Walker's Rift--confession, I'm not a huge fan of ChoiceScript. The interface doesn't work for me, even though I've mastered the tabs, and it takes the interactive out of interactive fiction because I don't even have a transcript to go back through--and there are times where I say, hmm, I'm missing something, I need to go back and check. Of course, allowing too much loop-back has its own pitfalls, but CS kind of slams it shut.
So that probably soured my view on this game, especially one that gave options that, if they didn't affect mechanics, provided interesting contrast. Such as hating being so public vs loving it.
Unfortunately there are games where I grit my teeth and say "this was competently done" or "Im sure others will like this" and it sounds like I'm patting the author on the head and giving them a cookie. Or I'm giving them a nice report card full of checks and check-plusses. But in this case, I wasn't really involved in the story. Part of that is, I don't like playing as Hugely Accomplished People, whether or not they're opposed to Big Powerful Politicians. So while I appreciated that you can choose how you made your way up in the world, and there's a realism that you're not a shiny knight, well...administrative stuff puts me to sleep! The game understands and addresses this, but not enough to grip me.
But as someone who likes plain straightforward writing that doesn't show off, I felt this could've used a few boosts. I wasn't caught up enough to suggest where. But if the author has any places where they felt they skated along a bit, that's a good place to focus.

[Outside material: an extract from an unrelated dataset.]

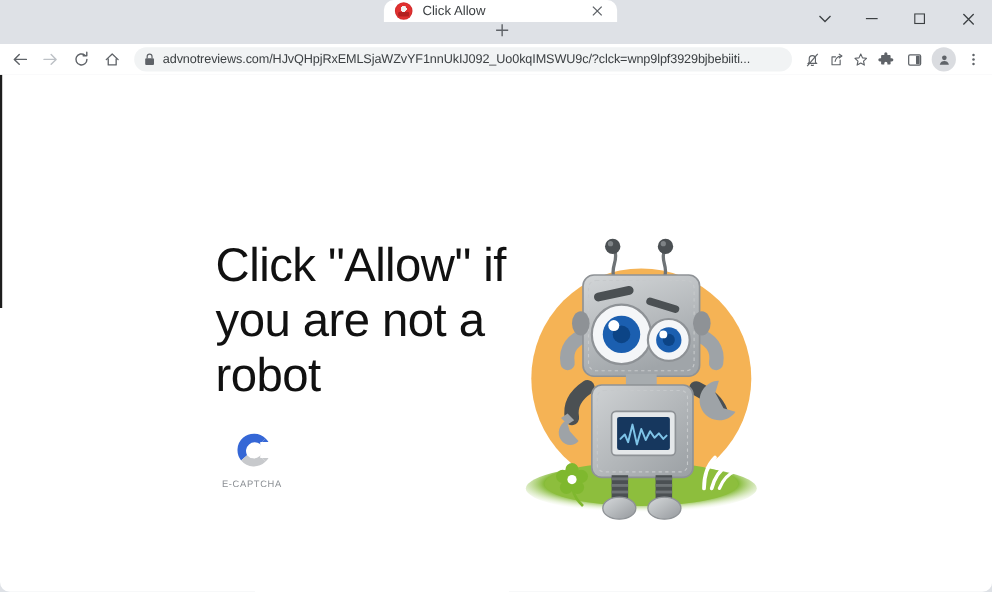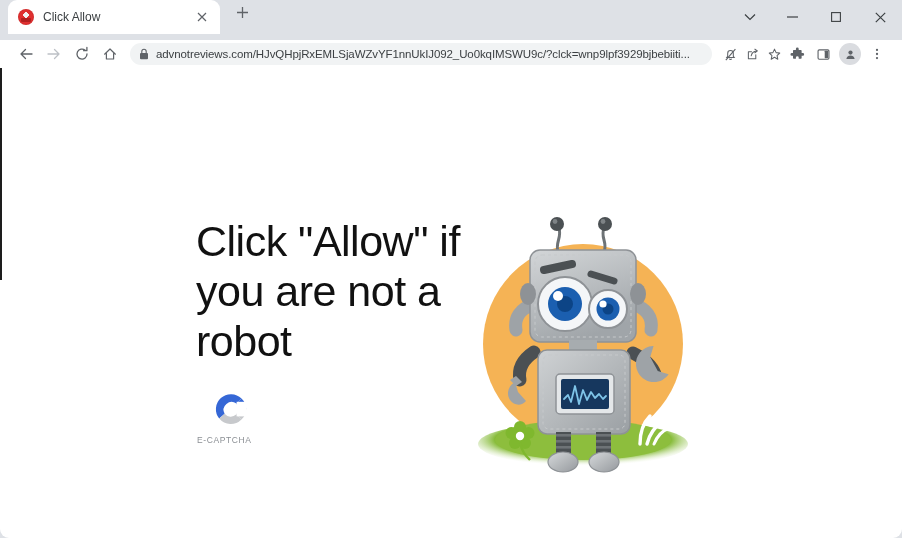"Click Allow" .tab-strip { align-items: flex-start -> center; flex-direction: none -> column }
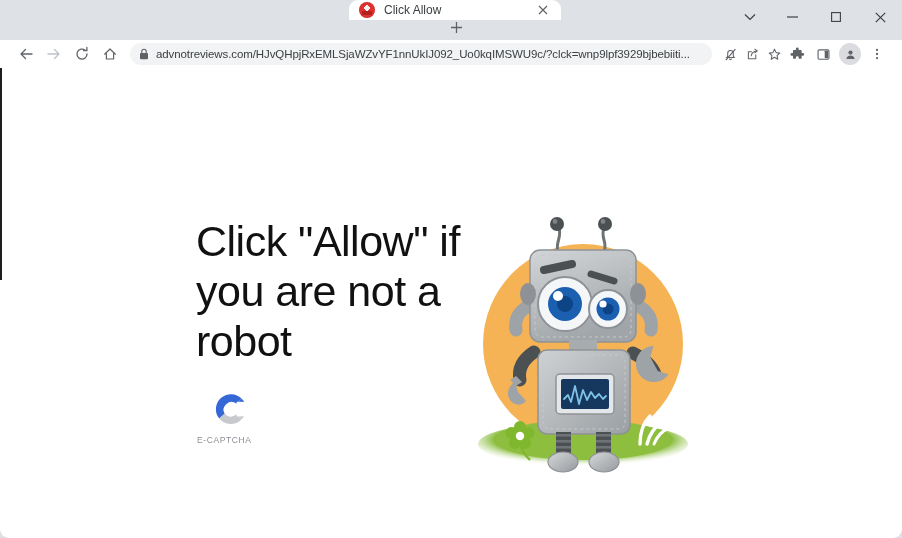"advnotreviews.com/HJvQHpjRxEMLSjaWZvYF1n" .toolbar { padding: 0 12px -> 0 4px }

Still, the overall pace seems right, and a Short Ending is clearly flagged as such, so the reader can try again, and in the main one, after interviewing a few victims of the sickness in the Walled City. And I found myself curious about what the other interns would do, since the game said the choice was critical. But ChoiceScript being ChoiceScript, I got fatigued before clicking through again. I hope it's just me missing an obvious save feature, but I doubt it.

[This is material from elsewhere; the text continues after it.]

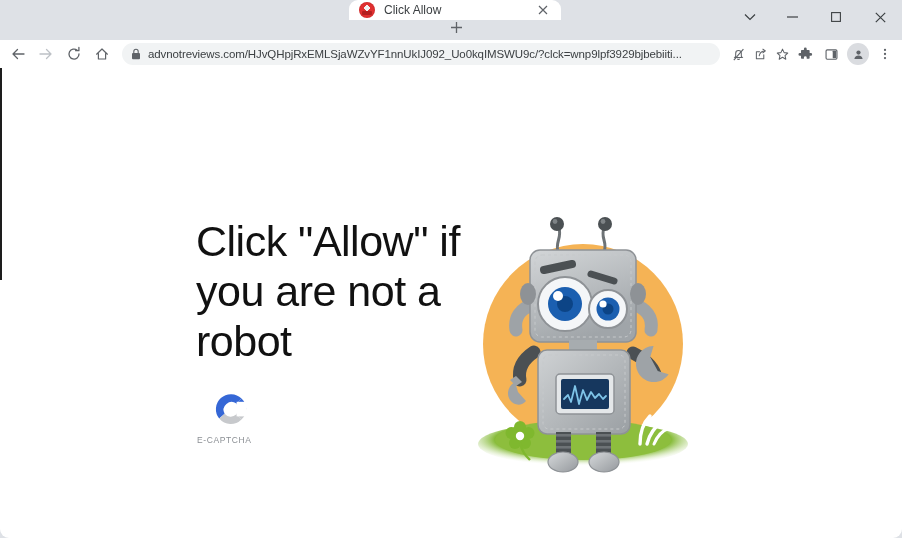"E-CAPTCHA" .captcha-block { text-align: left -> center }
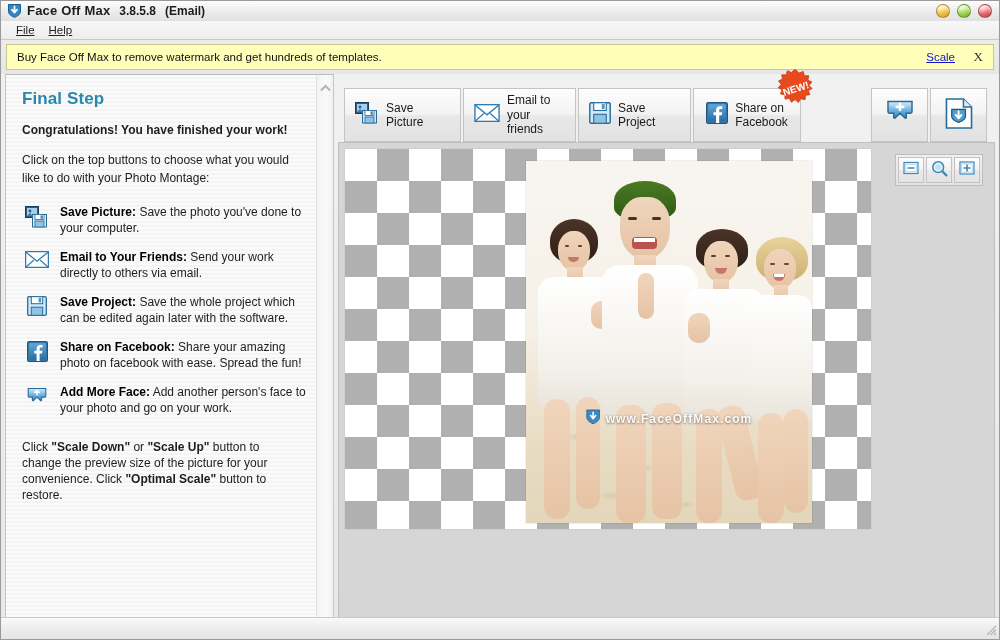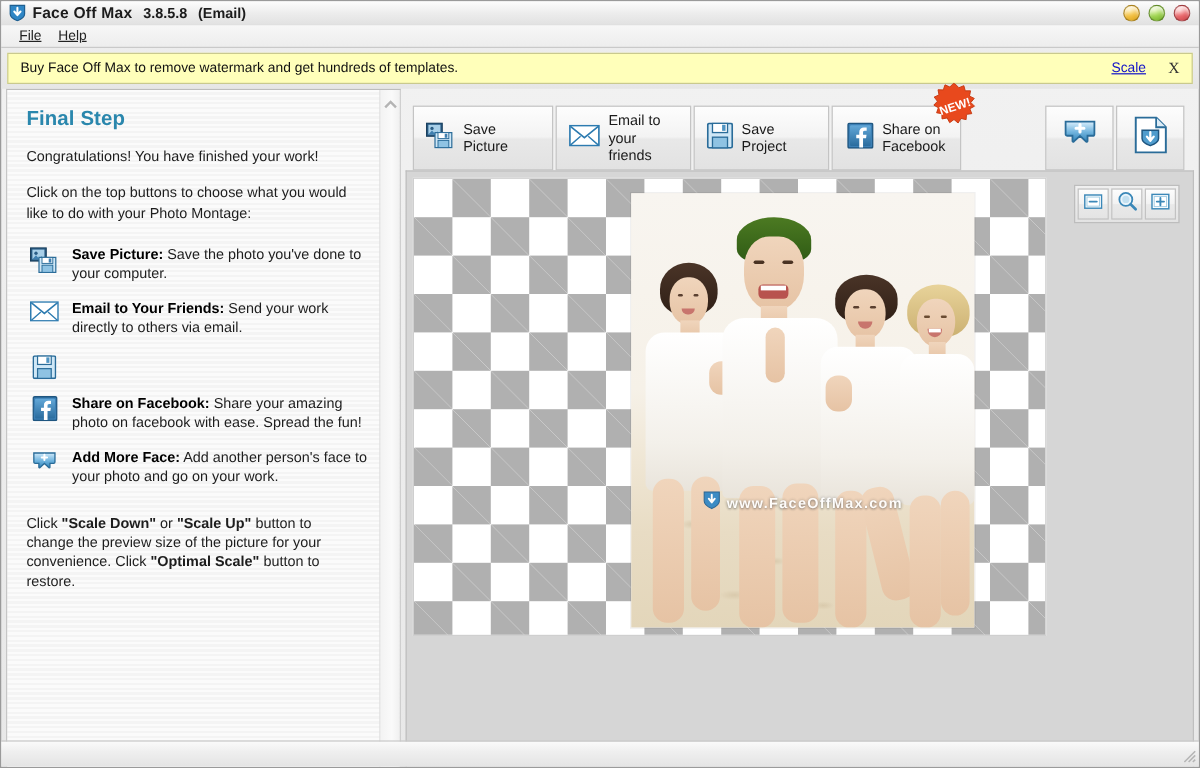"Congratulations! You have finished your" .lead { font-weight: none -> bold }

Also the author is to be commended for having a development log. I assume it's locked until the competition is over. More of us should do this! It's not just the "If we build it, they will come" philosophy. It's helped me check off on big and small things. And it's hardly showing off, especially post-release.
So I think it's fair to say the piece is well beyond competent. I would not be surprised or disappointed to see it in the top 3. I could see it going to #2 or #1, actually, and I'd be more than okay with that. For all my criticism, this effort seems both worth completing and on track for completion. It feels organized and robust.